Nothing in the records may be left out; restate them word for word.
(Input material begins)
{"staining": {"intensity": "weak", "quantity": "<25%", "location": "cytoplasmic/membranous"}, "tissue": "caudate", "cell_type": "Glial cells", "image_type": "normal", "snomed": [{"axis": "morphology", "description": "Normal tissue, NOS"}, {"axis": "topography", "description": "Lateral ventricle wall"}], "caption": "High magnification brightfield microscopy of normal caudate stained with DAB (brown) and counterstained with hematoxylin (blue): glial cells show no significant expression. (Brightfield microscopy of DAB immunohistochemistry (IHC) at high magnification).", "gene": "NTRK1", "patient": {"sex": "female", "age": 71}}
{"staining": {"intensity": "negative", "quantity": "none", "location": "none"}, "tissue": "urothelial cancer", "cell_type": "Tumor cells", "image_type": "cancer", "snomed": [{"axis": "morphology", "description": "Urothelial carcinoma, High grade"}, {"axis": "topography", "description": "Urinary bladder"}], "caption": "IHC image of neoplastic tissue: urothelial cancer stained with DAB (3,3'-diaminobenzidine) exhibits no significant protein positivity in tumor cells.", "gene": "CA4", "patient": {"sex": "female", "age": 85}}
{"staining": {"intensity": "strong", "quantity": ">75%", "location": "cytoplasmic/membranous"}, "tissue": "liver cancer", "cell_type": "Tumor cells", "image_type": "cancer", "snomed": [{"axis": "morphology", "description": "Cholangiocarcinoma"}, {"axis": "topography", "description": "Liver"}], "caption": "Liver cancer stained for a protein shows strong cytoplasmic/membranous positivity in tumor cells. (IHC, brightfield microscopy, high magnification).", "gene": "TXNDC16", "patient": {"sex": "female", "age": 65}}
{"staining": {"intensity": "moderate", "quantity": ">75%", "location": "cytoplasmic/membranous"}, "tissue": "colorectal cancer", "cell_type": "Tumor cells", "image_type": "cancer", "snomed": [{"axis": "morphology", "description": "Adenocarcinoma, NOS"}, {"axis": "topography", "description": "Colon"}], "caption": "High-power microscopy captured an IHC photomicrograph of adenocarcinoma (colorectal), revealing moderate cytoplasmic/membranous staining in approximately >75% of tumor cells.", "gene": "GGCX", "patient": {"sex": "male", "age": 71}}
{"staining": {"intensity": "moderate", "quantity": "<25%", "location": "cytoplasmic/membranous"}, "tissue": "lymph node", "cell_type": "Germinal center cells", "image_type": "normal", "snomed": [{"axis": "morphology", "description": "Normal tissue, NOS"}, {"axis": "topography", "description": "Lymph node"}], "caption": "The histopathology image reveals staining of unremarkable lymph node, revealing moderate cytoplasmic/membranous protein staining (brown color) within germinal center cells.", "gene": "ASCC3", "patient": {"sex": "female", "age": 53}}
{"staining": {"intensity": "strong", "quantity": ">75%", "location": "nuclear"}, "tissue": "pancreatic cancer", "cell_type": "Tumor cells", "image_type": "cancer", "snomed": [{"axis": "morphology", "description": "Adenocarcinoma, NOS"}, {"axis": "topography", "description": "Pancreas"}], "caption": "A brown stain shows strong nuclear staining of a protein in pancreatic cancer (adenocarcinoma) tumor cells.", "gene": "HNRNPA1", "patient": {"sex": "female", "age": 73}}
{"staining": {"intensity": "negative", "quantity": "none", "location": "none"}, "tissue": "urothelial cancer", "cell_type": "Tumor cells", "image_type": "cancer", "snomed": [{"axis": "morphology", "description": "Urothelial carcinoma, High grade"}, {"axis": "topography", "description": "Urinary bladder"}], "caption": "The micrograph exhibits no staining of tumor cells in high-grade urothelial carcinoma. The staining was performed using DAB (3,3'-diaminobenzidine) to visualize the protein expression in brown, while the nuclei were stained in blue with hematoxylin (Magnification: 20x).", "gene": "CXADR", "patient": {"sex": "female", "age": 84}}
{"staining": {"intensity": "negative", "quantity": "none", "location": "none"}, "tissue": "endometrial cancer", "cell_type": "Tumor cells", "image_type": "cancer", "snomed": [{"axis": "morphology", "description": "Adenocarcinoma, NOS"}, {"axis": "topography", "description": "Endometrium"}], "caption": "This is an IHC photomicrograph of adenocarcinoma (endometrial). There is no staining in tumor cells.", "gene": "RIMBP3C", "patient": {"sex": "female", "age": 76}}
(Input material ends)
» Solution to the exercise
{"staining": {"intensity": "weak", "quantity": "<25%", "location": "cytoplasmic/membranous"}, "tissue": "caudate", "cell_type": "Glial cells", "image_type": "normal", "snomed": [{"axis": "morphology", "description": "Normal tissue, NOS"}, {"axis": "topography", "description": "Lateral ventricle wall"}], "caption": "High magnification brightfield microscopy of normal caudate stained with DAB (brown) and counterstained with hematoxylin (blue): glial cells show no significant expression. (Brightfield microscopy of DAB immunohistochemistry (IHC) at high magnification).", "gene": "NTRK1", "patient": {"sex": "female", "age": 71}}
{"staining": {"intensity": "negative", "quantity": "none", "location": "none"}, "tissue": "urothelial cancer", "cell_type": "Tumor cells", "image_type": "cancer", "snomed": [{"axis": "morphology", "description": "Urothelial carcinoma, High grade"}, {"axis": "topography", "description": "Urinary bladder"}], "caption": "IHC image of neoplastic tissue: urothelial cancer stained with DAB (3,3'-diaminobenzidine) exhibits no significant protein positivity in tumor cells.", "gene": "CA4", "patient": {"sex": "female", "age": 85}}
{"staining": {"intensity": "strong", "quantity": ">75%", "location": "cytoplasmic/membranous"}, "tissue": "liver cancer", "cell_type": "Tumor cells", "image_type": "cancer", "snomed": [{"axis": "morphology", "description": "Cholangiocarcinoma"}, {"axis": "topography", "description": "Liver"}], "caption": "Liver cancer stained for a protein shows strong cytoplasmic/membranous positivity in tumor cells. (IHC, brightfield microscopy, high magnification).", "gene": "TXNDC16", "patient": {"sex": "female", "age": 65}}
{"staining": {"intensity": "moderate", "quantity": ">75%", "location": "cytoplasmic/membranous"}, "tissue": "colorectal cancer", "cell_type": "Tumor cells", "image_type": "cancer", "snomed": [{"axis": "morphology", "description": "Adenocarcinoma, NOS"}, {"axis": "topography", "description": "Colon"}], "caption": "High-power microscopy captured an IHC photomicrograph of adenocarcinoma (colorectal), revealing moderate cytoplasmic/membranous staining in approximately >75% of tumor cells.", "gene": "GGCX", "patient": {"sex": "male", "age": 71}}
{"staining": {"intensity": "moderate", "quantity": "<25%", "location": "cytoplasmic/membranous"}, "tissue": "lymph node", "cell_type": "Germinal center cells", "image_type": "normal", "snomed": [{"axis": "morphology", "description": "Normal tissue, NOS"}, {"axis": "topography", "description": "Lymph node"}], "caption": "The histopathology image reveals staining of unremarkable lymph node, revealing moderate cytoplasmic/membranous protein staining (brown color) within germinal center cells.", "gene": "ASCC3", "patient": {"sex": "female", "age": 53}}
{"staining": {"intensity": "strong", "quantity": ">75%", "location": "nuclear"}, "tissue": "pancreatic cancer", "cell_type": "Tumor cells", "image_type": "cancer", "snomed": [{"axis": "morphology", "description": "Adenocarcinoma, NOS"}, {"axis": "topography", "description": "Pancreas"}], "caption": "A brown stain shows strong nuclear staining of a protein in pancreatic cancer (adenocarcinoma) tumor cells.", "gene": "HNRNPA1", "patient": {"sex": "female", "age": 73}}
{"staining": {"intensity": "negative", "quantity": "none", "location": "none"}, "tissue": "urothelial cancer", "cell_type": "Tumor cells", "image_type": "cancer", "snomed": [{"axis": "morphology", "description": "Urothelial carcinoma, High grade"}, {"axis": "topography", "description": "Urinary bladder"}], "caption": "The micrograph exhibits no staining of tumor cells in high-grade urothelial carcinoma. The staining was performed using DAB (3,3'-diaminobenzidine) to visualize the protein expression in brown, while the nuclei were stained in blue with hematoxylin (Magnification: 20x).", "gene": "CXADR", "patient": {"sex": "female", "age": 84}}
{"staining": {"intensity": "negative", "quantity": "none", "location": "none"}, "tissue": "endometrial cancer", "cell_type": "Tumor cells", "image_type": "cancer", "snomed": [{"axis": "morphology", "description": "Adenocarcinoma, NOS"}, {"axis": "topography", "description": "Endometrium"}], "caption": "This is an IHC photomicrograph of adenocarcinoma (endometrial). There is no staining in tumor cells.", "gene": "RIMBP3C", "patient": {"sex": "female", "age": 76}}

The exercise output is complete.